While both models had the ability to increase productivity through the possibility of duplicate reading, the results showed that CNN had greater accuracy of 92.9% and sensitivity of 92.1% than BOF with an accuracy of 74.1%; a sensitivity of 79.6%
(Boissady et al., 2020). Brain lesions visualized through MRI may be difficult sometimes to interpret and characterize. Using post-contrast and pre-contrast T2 and T1 weighted images of MRI the effectiveness as well as precision of deep learning CNN helps in distinguishing gliomas and canine meningiomas through image classification based upon the classification the lesson can be determined and identified through the final test of histopathological diagnosis
(Banzato et al., 2018). On the basis of corneal pictures, CNN technology has also been created to categorize the severity of canine corneal ulcers such as normal, superficial and deep, which were previously categorized by
Kim et al., (2019).
Artificial Intelligence (AI) plays a vital role in detecting animal diseases through its ability in analyzing data, recognizing patterns and making informed decisions.
Timely disease detection
AI algorithms can examine extensive datasets, including veterinary records, laboratory findings and sensor data, to identify early indications and patterns of diseases. By continuously monitoring and analyzing data, AI systems can alert veterinarians to potential health issues, enabling prompt interventions.

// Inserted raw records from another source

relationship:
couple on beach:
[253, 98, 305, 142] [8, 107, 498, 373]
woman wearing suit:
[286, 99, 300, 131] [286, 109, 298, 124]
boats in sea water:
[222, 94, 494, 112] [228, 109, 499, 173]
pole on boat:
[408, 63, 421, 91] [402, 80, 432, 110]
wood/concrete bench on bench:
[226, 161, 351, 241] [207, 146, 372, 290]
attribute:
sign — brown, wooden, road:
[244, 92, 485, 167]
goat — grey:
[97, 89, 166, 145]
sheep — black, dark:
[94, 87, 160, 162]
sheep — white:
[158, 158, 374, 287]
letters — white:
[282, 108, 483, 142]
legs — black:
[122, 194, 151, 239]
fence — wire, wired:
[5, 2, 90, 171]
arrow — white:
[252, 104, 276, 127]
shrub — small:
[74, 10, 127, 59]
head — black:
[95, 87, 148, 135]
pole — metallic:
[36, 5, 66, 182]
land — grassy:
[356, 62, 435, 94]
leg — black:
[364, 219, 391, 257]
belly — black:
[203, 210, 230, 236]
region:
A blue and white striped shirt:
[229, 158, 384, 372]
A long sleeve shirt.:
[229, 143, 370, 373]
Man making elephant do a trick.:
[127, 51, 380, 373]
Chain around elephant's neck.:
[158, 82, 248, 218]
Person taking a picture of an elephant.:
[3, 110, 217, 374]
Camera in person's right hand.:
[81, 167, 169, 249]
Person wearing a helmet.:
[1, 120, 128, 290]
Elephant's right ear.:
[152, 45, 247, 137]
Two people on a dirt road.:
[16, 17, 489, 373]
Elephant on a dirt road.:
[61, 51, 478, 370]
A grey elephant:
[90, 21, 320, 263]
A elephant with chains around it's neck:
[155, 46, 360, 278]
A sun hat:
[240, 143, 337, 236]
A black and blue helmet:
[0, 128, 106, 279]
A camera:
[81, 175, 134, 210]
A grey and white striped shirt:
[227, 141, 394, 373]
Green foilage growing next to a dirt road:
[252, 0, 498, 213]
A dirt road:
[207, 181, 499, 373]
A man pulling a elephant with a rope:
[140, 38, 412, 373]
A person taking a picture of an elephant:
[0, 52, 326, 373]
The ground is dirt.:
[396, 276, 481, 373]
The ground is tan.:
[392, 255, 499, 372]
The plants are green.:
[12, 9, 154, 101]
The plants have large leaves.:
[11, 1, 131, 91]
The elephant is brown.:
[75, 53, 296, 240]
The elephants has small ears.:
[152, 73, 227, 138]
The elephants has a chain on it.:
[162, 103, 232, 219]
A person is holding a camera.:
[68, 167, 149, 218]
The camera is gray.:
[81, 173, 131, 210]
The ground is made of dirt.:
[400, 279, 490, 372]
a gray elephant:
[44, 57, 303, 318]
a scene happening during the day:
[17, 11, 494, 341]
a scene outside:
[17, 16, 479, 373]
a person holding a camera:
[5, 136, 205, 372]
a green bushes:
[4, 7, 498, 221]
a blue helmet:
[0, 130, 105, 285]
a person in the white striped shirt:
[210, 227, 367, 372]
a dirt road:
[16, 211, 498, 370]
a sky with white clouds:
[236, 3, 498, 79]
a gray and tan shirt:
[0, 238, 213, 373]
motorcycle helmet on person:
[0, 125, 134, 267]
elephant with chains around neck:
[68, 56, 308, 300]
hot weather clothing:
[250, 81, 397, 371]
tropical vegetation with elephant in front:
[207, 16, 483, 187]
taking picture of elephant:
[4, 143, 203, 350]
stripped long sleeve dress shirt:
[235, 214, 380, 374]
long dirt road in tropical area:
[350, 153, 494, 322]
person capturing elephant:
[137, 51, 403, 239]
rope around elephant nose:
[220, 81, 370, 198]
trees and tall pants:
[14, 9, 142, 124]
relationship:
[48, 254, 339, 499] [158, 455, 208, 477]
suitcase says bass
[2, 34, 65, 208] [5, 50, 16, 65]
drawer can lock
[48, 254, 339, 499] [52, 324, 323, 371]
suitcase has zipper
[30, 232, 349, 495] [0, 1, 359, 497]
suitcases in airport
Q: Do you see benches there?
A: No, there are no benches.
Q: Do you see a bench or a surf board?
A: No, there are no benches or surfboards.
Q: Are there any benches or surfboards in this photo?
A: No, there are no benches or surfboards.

Image and pattern recognition
AI-powered computer vision techniques enable the analysis of images and videos captured during veterinary examinations. By training AI models on a diverse range of animal disease visuals, they can accurately identify visual patterns associated with specific diseases, facilitating precise diagnoses by veterinarians.
Predictive analytics
AI algorithms can analyze historical data to identify trends and patterns that forecast disease outbreaks or identify animals at higher risk. By considering various factors such as environmental conditions, animal health records and demographic information, AI provides insights into disease prevalence, aiding in the implementation of preventive measures.
Remote monitoring and sensor data analysis
IoT devices and wearable sensors collect real-time data on an animal’s vital signs, behavior and environmental conditions. AI algorithms can analyze this data, detecting any abnormalities or deviations from normal parameters. This enables continuous remote monitoring, minimizing the need for frequent physical check-ups and facilitating early disease detection.
Decision support systems
AI systems can assist veterinarians by providing evidence-based recommendations and treatment plans based on extensive data analysis. By analyzing similar cases, scientific literature and treatment outcomes, AI suggests personalized treatment options, enhancing accuracy and efficiency in decision-making.
Data integration and knowledge sharing
AI technologies enable the integration of diverse data sources, such as laboratory results, electronic health records and research studies. This integrated knowledge can be shared among veterinary professionals, fostering collaboration, information exchange and improved disease management strategies.